Bertrand Tavernier ramollit de la cervelle

Bertrand Tavernier ramollit de la cervelle

Cinéaste exigeant, Bertrand Tavernier n’a pas non plus gardé sa langue dans la poche. Actuellement en promotion pour son dernier film, il intervient pour fustiger le téléchargement illégal sur Internet, l’accusant de tous les maux de notre société.

C’est d’ailleurs toujours sous l’angle social que Bertrand Tavernier nous montre sa vision du monde au fil de ses réalisations magistrales.
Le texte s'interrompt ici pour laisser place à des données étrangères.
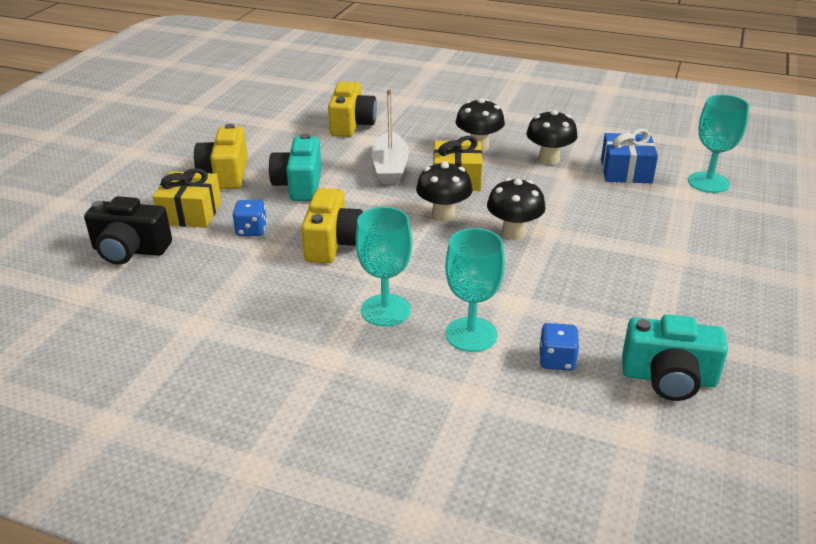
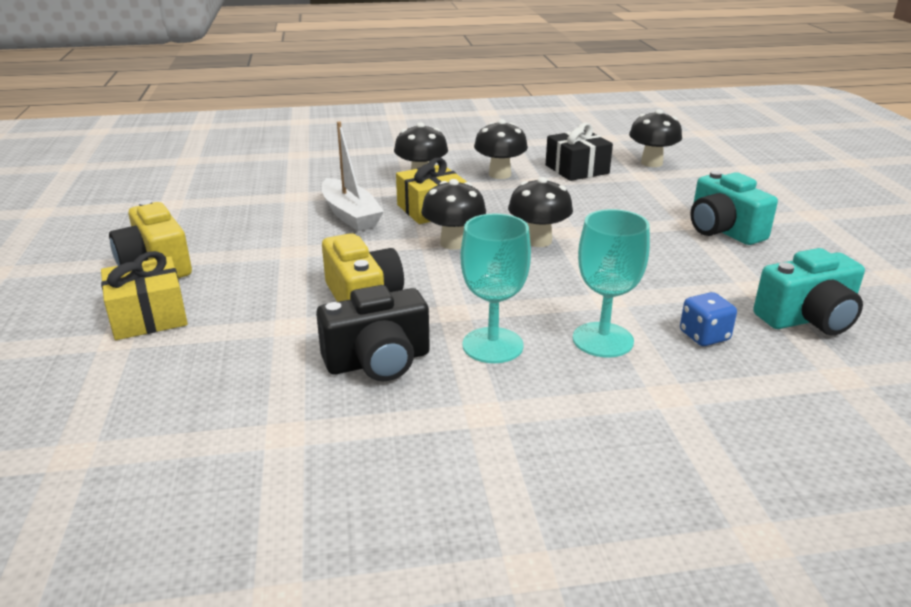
camera: 30 degrees left, 5 degrees down
(130, 250) = (100, 380): black camera -> black camera (378, 361)
(251, 230) = (250, 313): blue dice -> none
(299, 185) = (263, 254): turquoise camera -> turquoise camera (723, 230)
(352, 125) = (265, 186): yellow camera -> none
(626, 171) = (577, 169): blue gift -> black gift
(708, 182) = (651, 163): turquoise goblet -> black mushroom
Et il ne mégote pas sur le plaisir du cinéphile puisque Dans la Brume électrique, sa dernière œuvre, est présentée sous deux versions différentes ! D’accord, il y en a forcément une que nous ne verrons pas, dans la mesure où la première version est réservée au public des États-Unis, et la seconde est diffusée dans le reste du monde.

Tourné avec Tommy Lee Jones, les divergences rencontrées entre le réalisateur et ses partenaires américains pendant l’écriture du scénario et le tournage ont eu pour résultat les deux versions du film — 102 minutes pour l’américaine, 117 minutes pour la française. New Iberia, Louisiane : le détective Dave Robicheaux est sur les traces d’un tueur en série qui s’attaque à de très jeunes femmes. De retour chez lui après une investigation sur la scène d’un nouveau crime infâme, Dave fait la rencontre d’Elrod Sykes.
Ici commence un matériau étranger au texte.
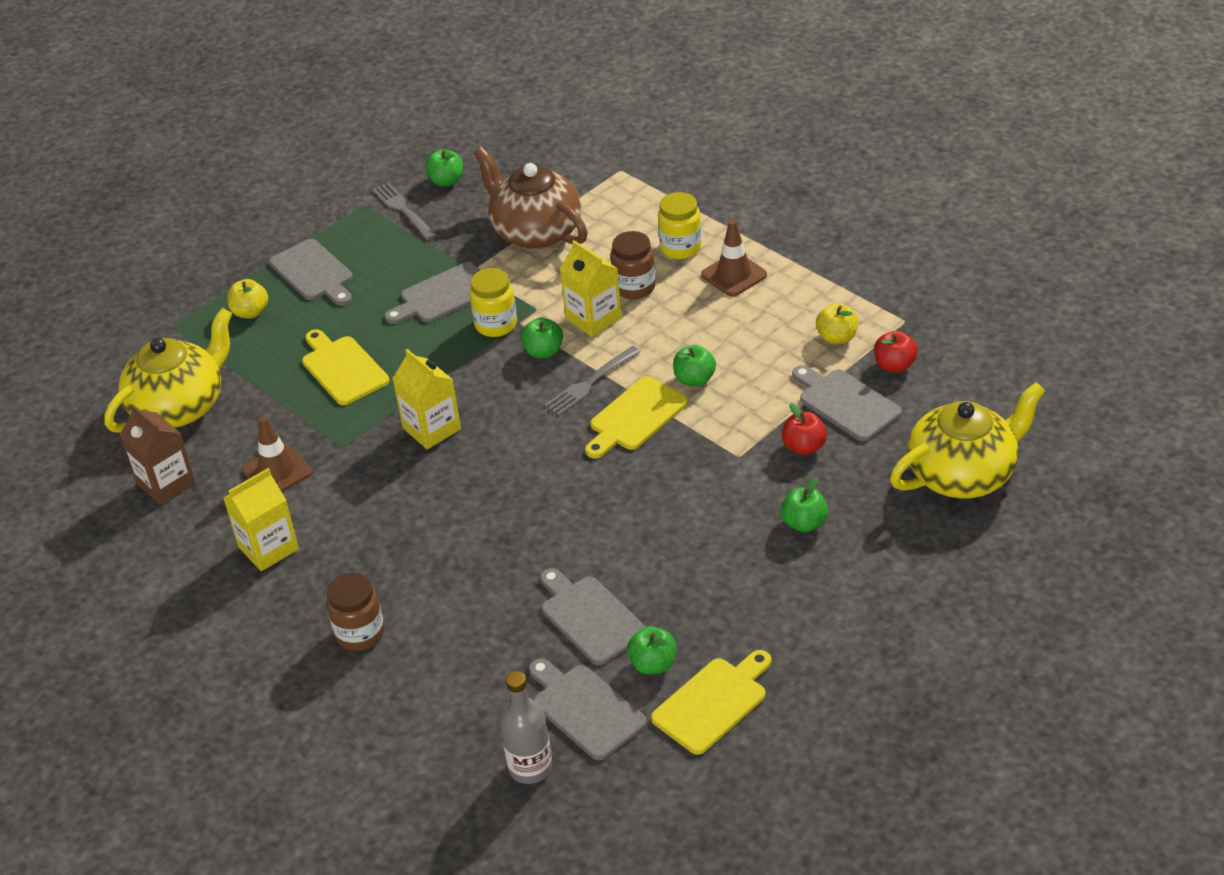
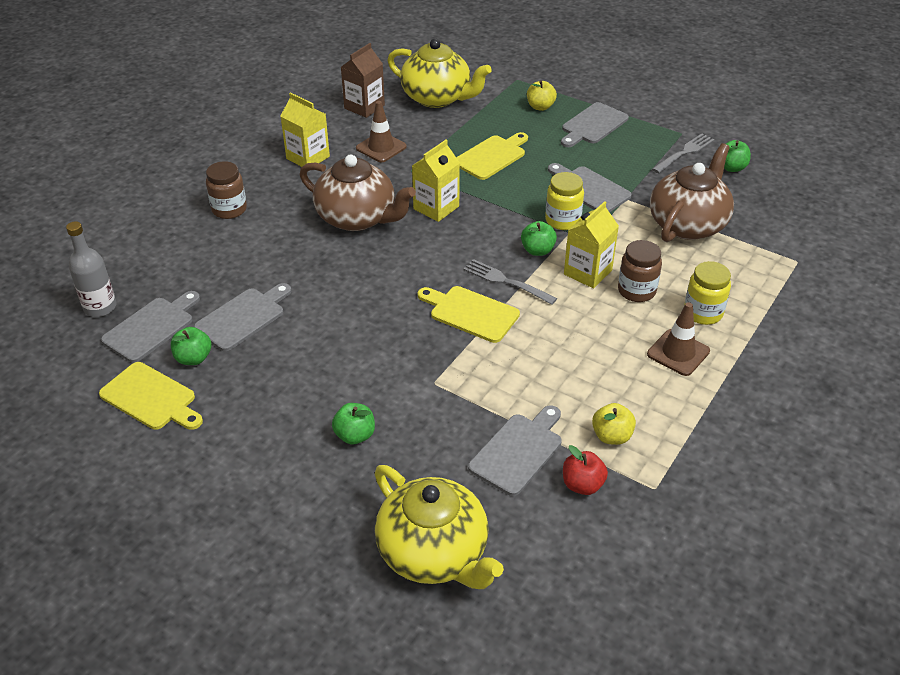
camera: 75 degrees right, 0 degrees up
(426, 503) = (357, 218): none -> brown teapot
(694, 379) = (526, 343): green apple -> none
(804, 447) = (452, 426): red apple -> none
La grande star hollywoodienne est venue en Louisiane tourner un film, produit avec le soutien de la fine fleur du crime local, Baby Feet Balboni. Elrod raconte à Dave qu’il a vu, gisant dans un marais, le corps décomposé d’un homme noir enchaîné. Cette découverte fait rapidement resurgir des souvenirs de Dave. Mais à mesure qu’il se rapproche du meurtrier, le meurtrier se rapproche de la famille de Dave… La tension est à son comble dans la moiteur des bayous du pays sudiste.
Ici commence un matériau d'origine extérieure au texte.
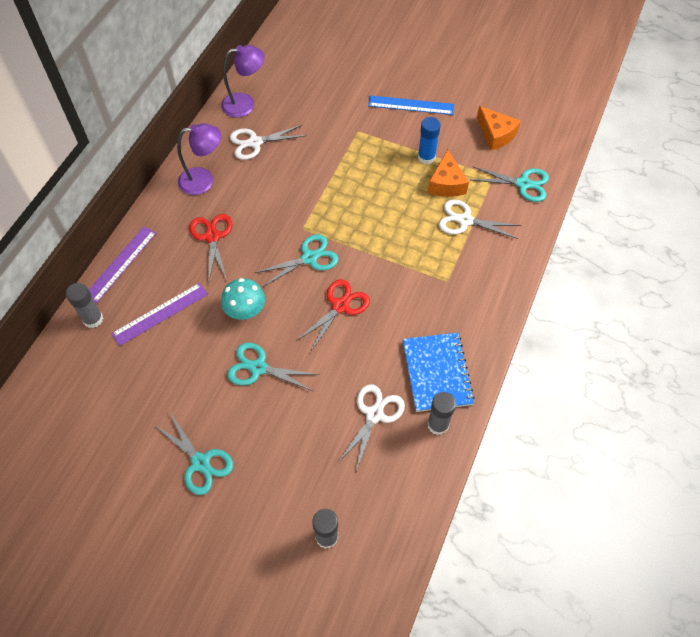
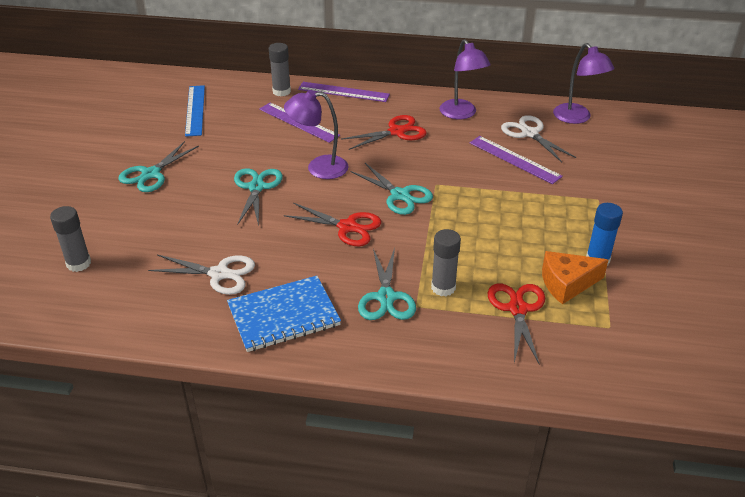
camera: 75 degrees right, 20 degrees down
(245, 311) = (318, 167): turquoise mushroom -> purple lamp
(288, 165) = (514, 159): none -> purple ruler
(411, 105) = (673, 234): blue ruler -> blue ruler (195, 110)
(438, 425) = (215, 326): grey glue stick -> grey glue stick (443, 287)
(465, 220) = (517, 309): white scissors -> red scissors
(495, 134) = (685, 320): orange cheese -> none
(523, 184) = (615, 360): turquoise scissors -> turquoise scissors (386, 297)

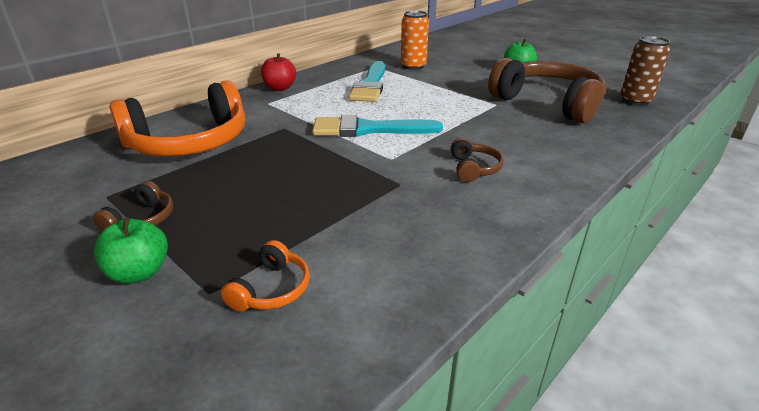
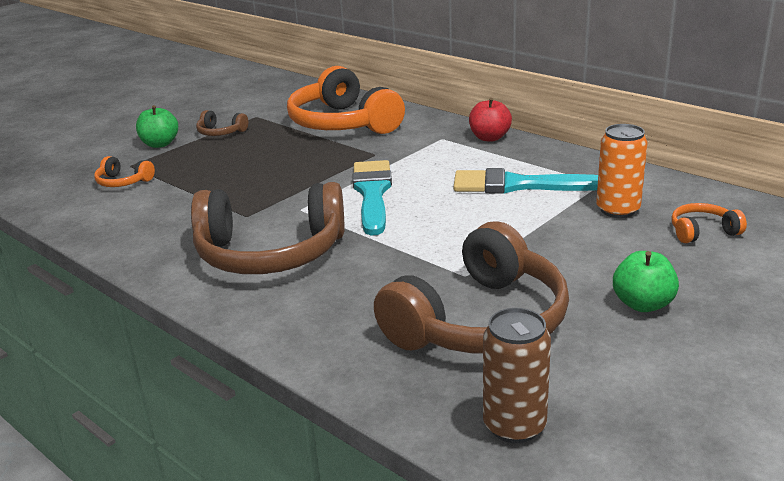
camera: 90 degrees right, 5 degrees down
(441, 54) = (702, 232): none -> orange headphones
(473, 168) = (270, 253): brown headphones -> brown headphones, size x2.34

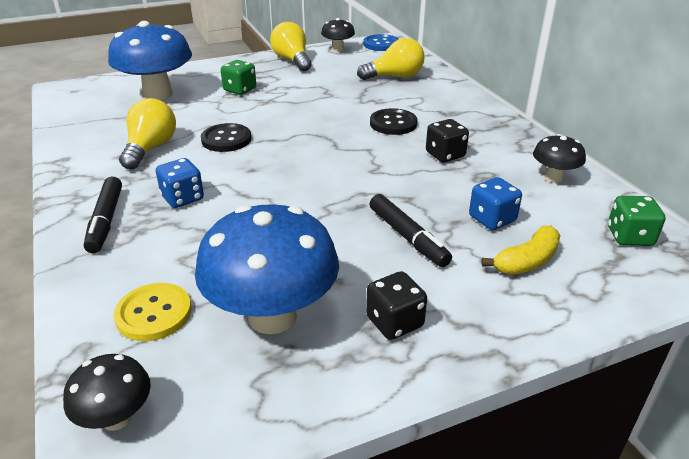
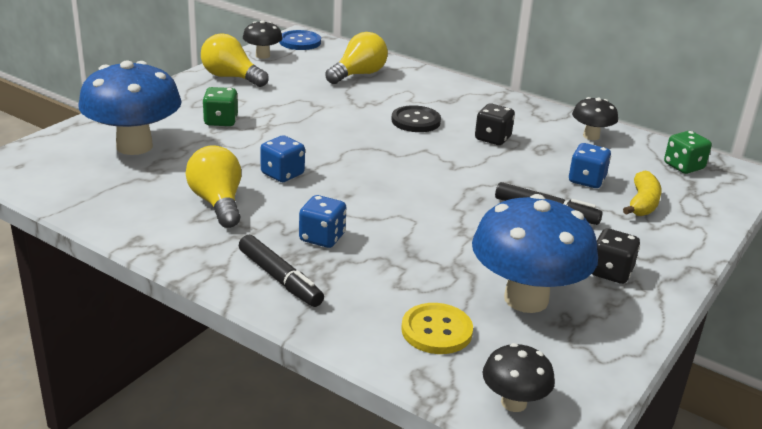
camera: 35 degrees left, 5 degrees down
(226, 139) = (282, 174): black button -> blue dice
Mais c’est avec le même souci de la provocation qui l’anime que Bertrand Tavernier confie à Ouest-France que le piratage des films rend les cervelles molles ! Pour lui, les films diffusés de façon clandestine sont de mauvaise qualité, bafouant le droit moral de leur réalisateur. Il justifie en outre son point de vue par les conséquences économiques que les pirates font subir à l’industrie du cinéma, avec du chômage à la clé : argument choc en ces temps de crise, s’il en est !

En effet, le pain doit être gratuit, la viande, les soins médicaux, les transports, l’hôpital, oui, mais je ne vois pas pourquoi un morceau de musique ou l’art devraient être gratuits… Étonnante prise de position, qui accorde plus de valeur aux productions de l’esprit qu’au fruit du travail manuel ! Ses débuts sous la direction de Jean-Pierre Melville ont marqué à jamais Bertrand Tavernier. Maître du film noir, dans la dénonciation de l’injustice humaine et sociale, le réalisateur de L’Appât et du Capitaine Conan en passant par Le Juge et l’Assassin et L’Horloger de Saint-Paul fait preuve d’une telle rigueur morale qu’il en oublie aujourd’hui qu’il est passé de l’autre côté de la barrière, dans le camp des nantis.

Il a beau expliquer au public que dans les années de galère, il allait jusqu’en Belgique pour voir les films qui n’étaient pas présentés en France… Soit, mais à presque 70 ans, Bertrand Tavernier ignore l’évolution du monde moderne et les lois du marché, pour lesquels la piraterie et la contrefaçon participent l’expression de la croissance économique. Aux riches le pain bien cuit et les brioches, les soins médicaux non conventionnés, aux pauvres gens le pain du supermarché, les urgences et la démerde !

Bertrand Tavernier ignore qu’il en est du cinéma comme des Rolex™… Les plus aisés consomment en toute légalité, quand les autres se fournissent sur le marché parallèle. Et puisqu’il faut toujours donner aux seconds le goût de l’aisance et du confort, afin qu’ils ne ménagent pas leurs efforts dans un sens positif et sans se révolter, la contrefaçon leur permet de patienter.